[Start of section]

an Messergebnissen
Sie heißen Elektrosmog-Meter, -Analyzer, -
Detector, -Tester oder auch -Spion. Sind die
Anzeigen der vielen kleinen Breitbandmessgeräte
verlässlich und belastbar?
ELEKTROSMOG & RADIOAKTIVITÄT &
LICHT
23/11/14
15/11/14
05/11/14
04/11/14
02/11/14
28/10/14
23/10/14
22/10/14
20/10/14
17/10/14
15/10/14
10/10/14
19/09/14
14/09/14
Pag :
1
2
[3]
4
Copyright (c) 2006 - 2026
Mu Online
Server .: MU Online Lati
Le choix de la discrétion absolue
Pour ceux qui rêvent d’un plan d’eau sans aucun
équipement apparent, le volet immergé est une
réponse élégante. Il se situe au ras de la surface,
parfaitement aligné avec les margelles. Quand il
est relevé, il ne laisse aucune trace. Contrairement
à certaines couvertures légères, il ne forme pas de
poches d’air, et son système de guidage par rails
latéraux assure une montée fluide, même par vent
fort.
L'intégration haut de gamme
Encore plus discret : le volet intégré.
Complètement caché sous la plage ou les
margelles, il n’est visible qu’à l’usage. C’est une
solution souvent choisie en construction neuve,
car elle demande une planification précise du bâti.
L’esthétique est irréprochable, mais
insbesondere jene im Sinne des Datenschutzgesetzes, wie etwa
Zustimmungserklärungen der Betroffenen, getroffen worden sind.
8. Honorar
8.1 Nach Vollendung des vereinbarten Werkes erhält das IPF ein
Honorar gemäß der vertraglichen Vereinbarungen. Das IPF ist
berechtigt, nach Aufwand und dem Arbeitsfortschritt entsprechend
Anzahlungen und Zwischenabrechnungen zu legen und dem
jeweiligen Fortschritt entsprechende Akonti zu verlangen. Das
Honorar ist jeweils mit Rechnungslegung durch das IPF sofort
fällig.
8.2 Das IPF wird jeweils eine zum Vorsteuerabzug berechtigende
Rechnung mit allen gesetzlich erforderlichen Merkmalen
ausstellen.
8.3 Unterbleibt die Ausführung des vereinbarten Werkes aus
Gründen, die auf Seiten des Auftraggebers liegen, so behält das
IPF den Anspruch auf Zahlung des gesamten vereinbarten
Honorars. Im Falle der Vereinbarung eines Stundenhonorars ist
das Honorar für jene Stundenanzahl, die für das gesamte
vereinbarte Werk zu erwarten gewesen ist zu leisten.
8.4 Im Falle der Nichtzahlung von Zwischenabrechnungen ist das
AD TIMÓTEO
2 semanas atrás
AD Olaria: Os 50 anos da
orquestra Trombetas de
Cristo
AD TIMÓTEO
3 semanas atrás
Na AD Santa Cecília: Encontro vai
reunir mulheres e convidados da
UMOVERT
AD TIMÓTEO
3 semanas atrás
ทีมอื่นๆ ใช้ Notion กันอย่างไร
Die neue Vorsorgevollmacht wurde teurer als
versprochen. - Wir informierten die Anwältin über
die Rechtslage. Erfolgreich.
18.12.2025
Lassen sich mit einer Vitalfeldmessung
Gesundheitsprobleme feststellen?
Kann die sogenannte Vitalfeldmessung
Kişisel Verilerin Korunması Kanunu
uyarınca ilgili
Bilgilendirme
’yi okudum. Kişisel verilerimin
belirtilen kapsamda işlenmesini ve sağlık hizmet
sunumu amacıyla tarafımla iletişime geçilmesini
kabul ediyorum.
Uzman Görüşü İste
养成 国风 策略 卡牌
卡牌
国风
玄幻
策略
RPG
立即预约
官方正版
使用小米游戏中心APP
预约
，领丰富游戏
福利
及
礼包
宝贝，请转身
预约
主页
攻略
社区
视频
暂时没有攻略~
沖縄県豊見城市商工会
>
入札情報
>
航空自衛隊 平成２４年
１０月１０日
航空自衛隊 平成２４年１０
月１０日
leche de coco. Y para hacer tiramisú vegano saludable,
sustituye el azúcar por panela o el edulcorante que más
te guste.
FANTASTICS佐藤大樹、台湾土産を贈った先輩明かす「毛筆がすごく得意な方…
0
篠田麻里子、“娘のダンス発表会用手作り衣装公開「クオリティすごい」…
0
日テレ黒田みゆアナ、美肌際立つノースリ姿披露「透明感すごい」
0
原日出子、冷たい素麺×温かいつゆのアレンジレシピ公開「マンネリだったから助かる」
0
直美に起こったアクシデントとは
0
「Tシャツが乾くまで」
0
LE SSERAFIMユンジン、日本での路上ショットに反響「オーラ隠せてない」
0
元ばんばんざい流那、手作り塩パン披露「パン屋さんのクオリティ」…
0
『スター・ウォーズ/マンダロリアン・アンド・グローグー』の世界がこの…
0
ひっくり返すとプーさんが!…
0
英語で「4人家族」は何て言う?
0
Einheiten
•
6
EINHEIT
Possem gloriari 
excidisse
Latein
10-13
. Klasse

[End of section]

[EXERCISE DESCRIPTION] Please rewrite the text of the items above, swapping every "IPF" for "Büro" and leaving everything else unchanged.

[SOLUTION FOR THIS EXERCISE]
an Messergebnissen
Sie heißen Elektrosmog-Meter, -Analyzer, -
Detector, -Tester oder auch -Spion. Sind die
Anzeigen der vielen kleinen Breitbandmessgeräte
verlässlich und belastbar?
ELEKTROSMOG & RADIOAKTIVITÄT &
LICHT
23/11/14
15/11/14
05/11/14
04/11/14
02/11/14
28/10/14
23/10/14
22/10/14
20/10/14
17/10/14
15/10/14
10/10/14
19/09/14
14/09/14
Pag :
1
2
[3]
4
Copyright (c) 2006 - 2026
Mu Online
Server .: MU Online Lati
Le choix de la discrétion absolue
Pour ceux qui rêvent d’un plan d’eau sans aucun
équipement apparent, le volet immergé est une
réponse élégante. Il se situe au ras de la surface,
parfaitement aligné avec les margelles. Quand il
est relevé, il ne laisse aucune trace. Contrairement
à certaines couvertures légères, il ne forme pas de
poches d’air, et son système de guidage par rails
latéraux assure une montée fluide, même par vent
fort.
L'intégration haut de gamme
Encore plus discret : le volet intégré.
Complètement caché sous la plage ou les
margelles, il n’est visible qu’à l’usage. C’est une
solution souvent choisie en construction neuve,
car elle demande une planification précise du bâti.
L’esthétique est irréprochable, mais
insbesondere jene im Sinne des Datenschutzgesetzes, wie etwa
Zustimmungserklärungen der Betroffenen, getroffen worden sind.
8. Honorar
8.1 Nach Vollendung des vereinbarten Werkes erhält das Büro ein
Honorar gemäß der vertraglichen Vereinbarungen. Das Büro ist
berechtigt, nach Aufwand und dem Arbeitsfortschritt entsprechend
Anzahlungen und Zwischenabrechnungen zu legen und dem
jeweiligen Fortschritt entsprechende Akonti zu verlangen. Das
Honorar ist jeweils mit Rechnungslegung durch das Büro sofort
fällig.
8.2 Das Büro wird jeweils eine zum Vorsteuerabzug berechtigende
Rechnung mit allen gesetzlich erforderlichen Merkmalen
ausstellen.
8.3 Unterbleibt die Ausführung des vereinbarten Werkes aus
Gründen, die auf Seiten des Auftraggebers liegen, so behält das
Büro den Anspruch auf Zahlung des gesamten vereinbarten
Honorars. Im Falle der Vereinbarung eines Stundenhonorars ist
das Honorar für jene Stundenanzahl, die für das gesamte
vereinbarte Werk zu erwarten gewesen ist zu leisten.
8.4 Im Falle der Nichtzahlung von Zwischenabrechnungen ist das
AD TIMÓTEO
2 semanas atrás
AD Olaria: Os 50 anos da
orquestra Trombetas de
Cristo
AD TIMÓTEO
3 semanas atrás
Na AD Santa Cecília: Encontro vai
reunir mulheres e convidados da
UMOVERT
AD TIMÓTEO
3 semanas atrás
ทีมอื่นๆ ใช้ Notion กันอย่างไร
Die neue Vorsorgevollmacht wurde teurer als
versprochen. - Wir informierten die Anwältin über
die Rechtslage. Erfolgreich.
18.12.2025
Lassen sich mit einer Vitalfeldmessung
Gesundheitsprobleme feststellen?
Kann die sogenannte Vitalfeldmessung
Kişisel Verilerin Korunması Kanunu
uyarınca ilgili
Bilgilendirme
’yi okudum. Kişisel verilerimin
belirtilen kapsamda işlenmesini ve sağlık hizmet
sunumu amacıyla tarafımla iletişime geçilmesini
kabul ediyorum.
Uzman Görüşü İste
养成 国风 策略 卡牌
卡牌
国风
玄幻
策略
RPG
立即预约
官方正版
使用小米游戏中心APP
预约
，领丰富游戏
福利
及
礼包
宝贝，请转身
预约
主页
攻略
社区
视频
暂时没有攻略~
沖縄県豊見城市商工会
>
入札情報
>
航空自衛隊 平成２４年
１０月１０日
航空自衛隊 平成２４年１０
月１０日
leche de coco. Y para hacer tiramisú vegano saludable,
sustituye el azúcar por panela o el edulcorante que más
te guste.
FANTASTICS佐藤大樹、台湾土産を贈った先輩明かす「毛筆がすごく得意な方…
0
篠田麻里子、“娘のダンス発表会用手作り衣装公開「クオリティすごい」…
0
日テレ黒田みゆアナ、美肌際立つノースリ姿披露「透明感すごい」
0
原日出子、冷たい素麺×温かいつゆのアレンジレシピ公開「マンネリだったから助かる」
0
直美に起こったアクシデントとは
0
「Tシャツが乾くまで」
0
LE SSERAFIMユンジン、日本での路上ショットに反響「オーラ隠せてない」
0
元ばんばんざい流那、手作り塩パン披露「パン屋さんのクオリティ」…
0
『スター・ウォーズ/マンダロリアン・アンド・グローグー』の世界がこの…
0
ひっくり返すとプーさんが!…
0
英語で「4人家族」は何て言う?
0
Einheiten
•
6
EINHEIT
Possem gloriari 
excidisse
Latein
10-13
. Klasse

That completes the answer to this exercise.